When broken out by international and domestic stats, international passenger demand in 2021 was 75.5% below 2019 levels. Capacity was down 65.3% and load factor fell 24 percentage points to 58.0%.
Meanwhile domestic demand in 2021 was down 28.2% compared to 2019. Capacity declined 19.2% and load factor dropped 9.3 percentage points to 74.3%.
Total traffic for the month of December 2021 was 45.1% below the same month in 2019. That was up from the 47% contraction in November, as monthly demand continued to recover despite concerns over omicron. Capacity was down 37.6% and load factor fell 9.8 percentage points to 72.3%.

Walsh says omicron travel restrictions slowed the recovery in international demand by about two weeks in December.

International demand has been recovering at a pace of about four percentage points/month compared to 2019. Without omicron, IATA’s projections put international demand for the month of December to improve to around 56.5% below 2019 levels. Instead, volumes rose marginally to 58.4% below 2019 from -60.5% in November.

“Overall travel demand strengthened in 2021. That trend continued into December despite travel restrictions in the face of Omicron. That says a lot about the strength of passenger confidence and the desire to travel,” said Walsh.

“The challenge for 2022 is to reinforce that confidence by normalizing travel. While international travel remains far from normal in many parts of the world, there is momentum in the right direction. Last week, France and Switzerland announced significant easing of measures. And yesterday the UK removed all testing requirements for vaccinated travellers. We hope others will follow their important lead, particularly in Asia where several key markets remain in virtual isolation,” he added.

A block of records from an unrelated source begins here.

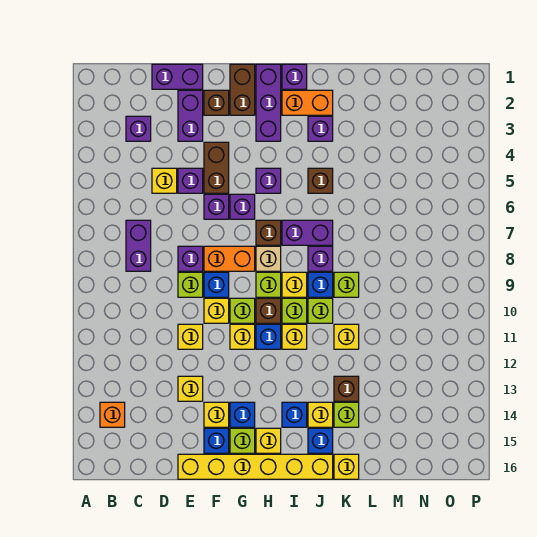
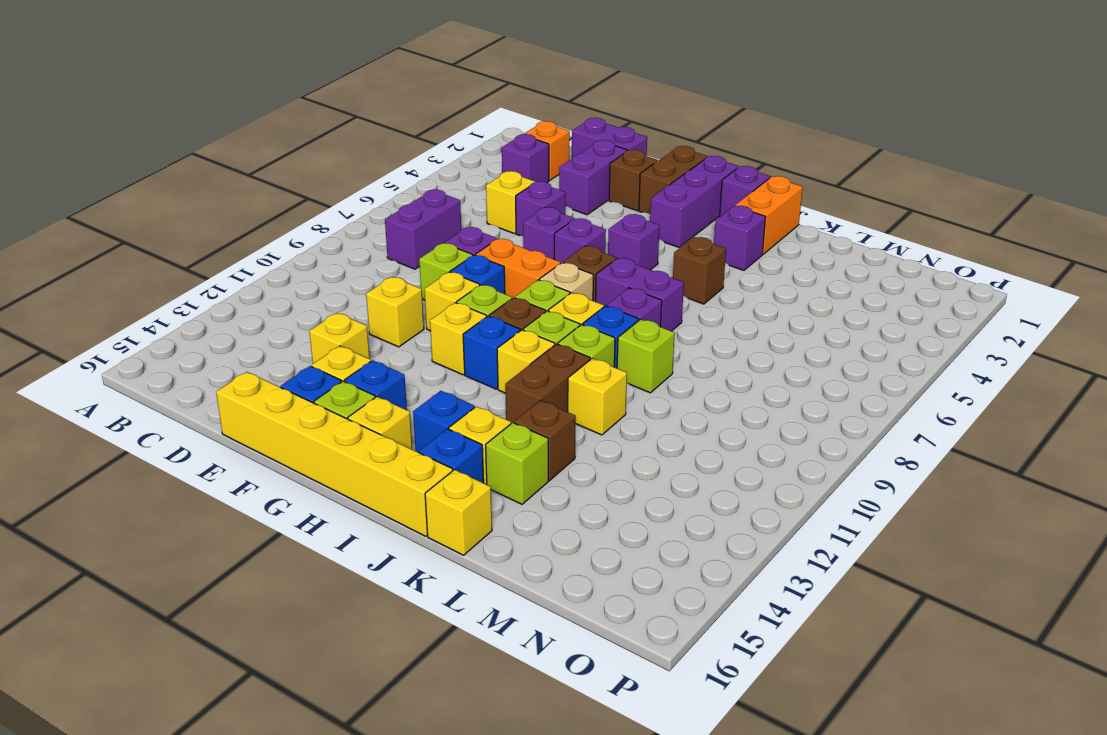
orange brick B14 level 1 -> orange brick C2 level 1
brown brick F4:F5 level 1 -> brown brick J11:J12 level 1
orange brick I2:J2 level 1 -> orange brick J1:J2 level 1

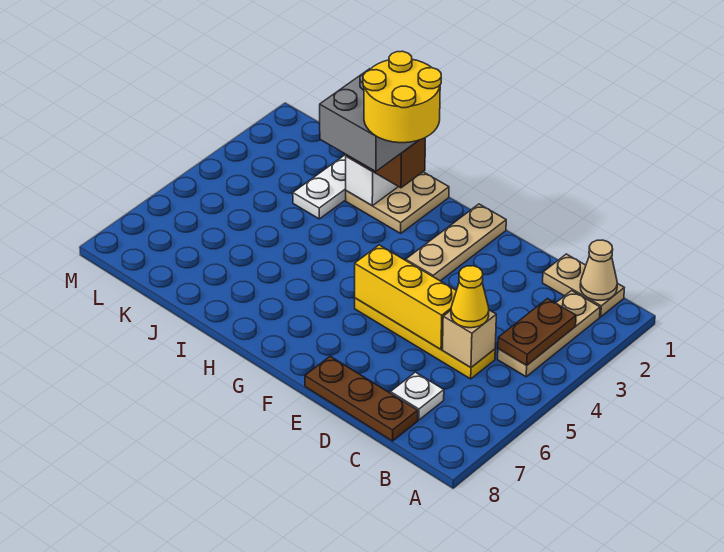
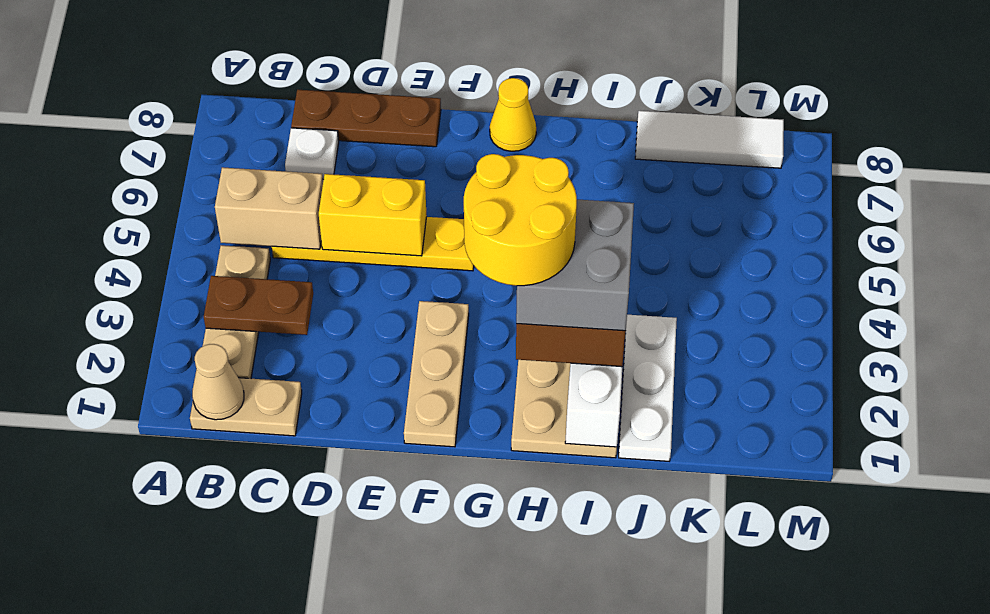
brown plate B3:B4 level 2 -> brown plate B3:C3 level 2
tan brick C5 level 2 -> tan brick B5:C5 level 2
yellow cone C5 level 3 -> yellow cone G8 level 1
yellow brick D5:F5 level 2 -> yellow brick D5:E5 level 2
none -> white tile J8:L8 level 1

By region, North American airlines’ full year traffic fell 65.6% compared to 2019. Capacity dropped 52%, and load factor was down 23.8 percentage points to 60.2%. December demand was down 41.7% compared to the same month a year ago, up from a 44.6% drop in November.

“As COVID-19 continues to evolve from the pandemic to endemic stage, it is past time for governments to evolve their responses away from travel restrictions that repeatedly have been shown to be ineffective in preventing the spread of the disease, but which inflict enormous harm on lives and economies,” says Walsh.

“A New Year’s resolution for governments should be to focus on building population immunity and stop placing travel barriers in the way of a return to normality.”